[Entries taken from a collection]
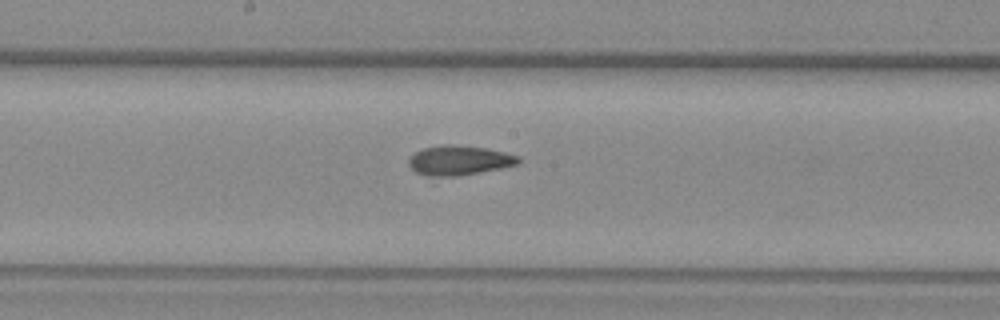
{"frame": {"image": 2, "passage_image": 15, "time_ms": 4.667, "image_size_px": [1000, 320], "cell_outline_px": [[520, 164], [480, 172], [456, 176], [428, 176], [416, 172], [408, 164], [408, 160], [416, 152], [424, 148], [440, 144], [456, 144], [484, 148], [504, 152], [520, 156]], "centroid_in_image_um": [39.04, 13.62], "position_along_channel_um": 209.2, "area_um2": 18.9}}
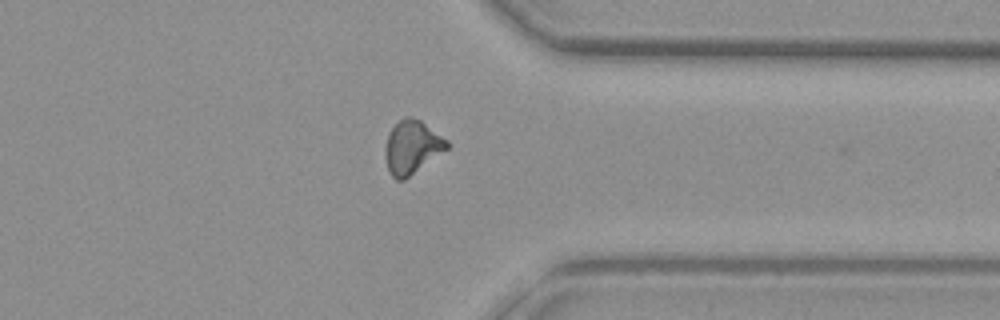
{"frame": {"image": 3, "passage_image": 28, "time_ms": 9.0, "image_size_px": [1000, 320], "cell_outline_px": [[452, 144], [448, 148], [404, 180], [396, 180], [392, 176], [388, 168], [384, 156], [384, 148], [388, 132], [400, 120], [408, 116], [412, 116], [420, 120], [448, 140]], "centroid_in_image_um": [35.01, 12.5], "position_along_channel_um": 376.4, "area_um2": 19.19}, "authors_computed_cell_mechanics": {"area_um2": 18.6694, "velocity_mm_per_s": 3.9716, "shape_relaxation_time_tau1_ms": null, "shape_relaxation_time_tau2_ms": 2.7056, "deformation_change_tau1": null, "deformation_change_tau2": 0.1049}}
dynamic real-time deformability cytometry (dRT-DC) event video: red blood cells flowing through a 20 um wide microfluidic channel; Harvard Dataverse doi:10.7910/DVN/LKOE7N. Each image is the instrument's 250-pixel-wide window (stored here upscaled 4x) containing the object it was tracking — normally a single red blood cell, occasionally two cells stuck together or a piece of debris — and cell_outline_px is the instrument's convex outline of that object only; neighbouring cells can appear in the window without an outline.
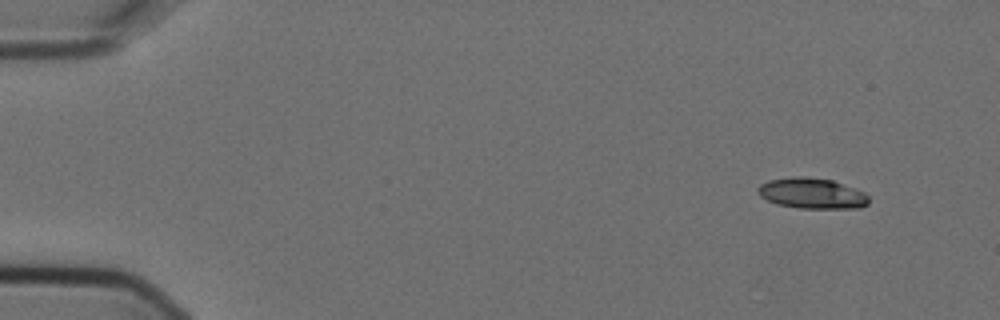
{"species": "Egyptian fruit bat (a non-hibernating species)", "species_latin": "Rousettus aegyptiacus", "temperature_condition": "cold", "stored_images_in_passage": 5, "camera_frame_rate_fps": 3000, "um_per_image_px": 0.085, "animal": {"sex": "female"}, "frame": {"image": 1, "passage_image": 1, "time_ms": 0.0, "image_size_px": [1000, 320], "cell_outline_px": [[868, 204], [860, 208], [800, 208], [776, 204], [760, 196], [756, 188], [760, 184], [768, 180], [792, 176], [804, 176], [832, 180], [864, 192], [868, 196]], "centroid_in_image_um": [68.99, 16.43], "position_along_channel_um": 16.0, "area_um2": 19.83}}
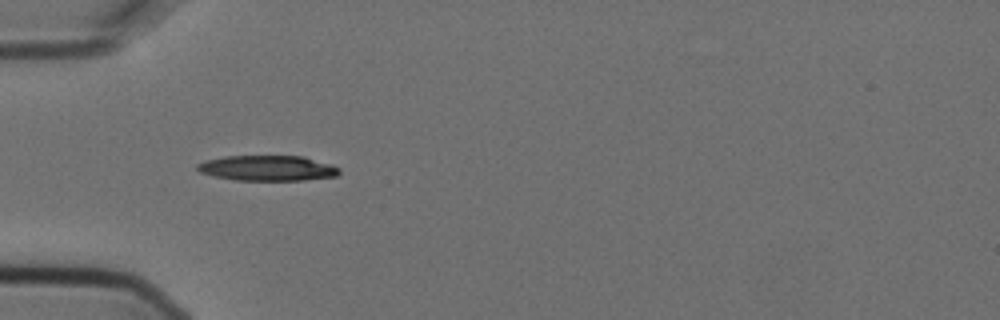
{"frame": {"image": 2, "passage_image": 4, "time_ms": 1.0, "image_size_px": [1000, 320], "cell_outline_px": [[340, 172], [336, 176], [304, 180], [236, 180], [216, 176], [200, 172], [196, 168], [196, 164], [204, 160], [224, 156], [304, 156], [332, 164], [340, 168]], "centroid_in_image_um": [22.75, 14.28], "position_along_channel_um": 62.2, "area_um2": 21.04}}
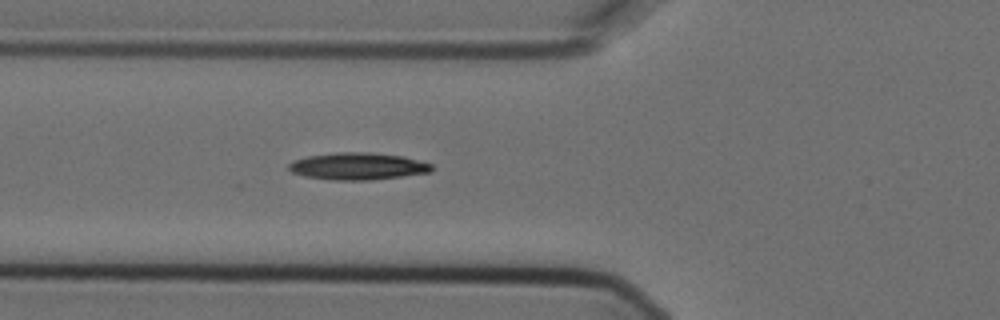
{"frame": {"image": 3, "passage_image": 5, "time_ms": 1.333, "image_size_px": [1000, 320], "cell_outline_px": [[432, 172], [368, 180], [332, 180], [304, 176], [292, 172], [288, 168], [288, 164], [292, 160], [308, 156], [336, 152], [368, 152], [404, 156], [432, 164]], "centroid_in_image_um": [30.39, 14.12], "position_along_channel_um": 95.4, "area_um2": 22.54}}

WHAT NEEDS TO BE DONE.
Reproduce exactly, without any picture, the lines from the one bearing "dynamic real-time deformability" to the last line of the records above.

PROBLEM SOLUTION.
dynamic real-time deformability cytometry (dRT-DC) event video: red blood cells flowing through a 20 um wide microfluidic channel; Harvard Dataverse doi:10.7910/DVN/LKOE7N. Each image is the instrument's 250-pixel-wide window (stored here upscaled 4x) containing the object it was tracking — normally a single red blood cell, occasionally two cells stuck together or a piece of debris — and cell_outline_px is the instrument's convex outline of that object only; neighbouring cells can appear in the window without an outline.
{"species": "Egyptian fruit bat (a non-hibernating species)", "species_latin": "Rousettus aegyptiacus", "temperature_condition": "cold", "stored_images_in_passage": 5, "camera_frame_rate_fps": 3000, "um_per_image_px": 0.085, "animal": {"sex": "female"}, "frame": {"image": 1, "passage_image": 1, "time_ms": 0.0, "image_size_px": [1000, 320], "cell_outline_px": [[868, 204], [860, 208], [800, 208], [776, 204], [760, 196], [756, 188], [760, 184], [768, 180], [792, 176], [804, 176], [832, 180], [864, 192], [868, 196]], "centroid_in_image_um": [68.99, 16.43], "position_along_channel_um": 16.0, "area_um2": 19.83}}
{"frame": {"image": 2, "passage_image": 4, "time_ms": 1.0, "image_size_px": [1000, 320], "cell_outline_px": [[340, 172], [336, 176], [304, 180], [236, 180], [216, 176], [200, 172], [196, 168], [196, 164], [204, 160], [224, 156], [304, 156], [332, 164], [340, 168]], "centroid_in_image_um": [22.75, 14.28], "position_along_channel_um": 62.2, "area_um2": 21.04}}
{"frame": {"image": 3, "passage_image": 5, "time_ms": 1.333, "image_size_px": [1000, 320], "cell_outline_px": [[432, 172], [368, 180], [332, 180], [304, 176], [292, 172], [288, 168], [288, 164], [292, 160], [308, 156], [336, 152], [368, 152], [404, 156], [432, 164]], "centroid_in_image_um": [30.39, 14.12], "position_along_channel_um": 95.4, "area_um2": 22.54}}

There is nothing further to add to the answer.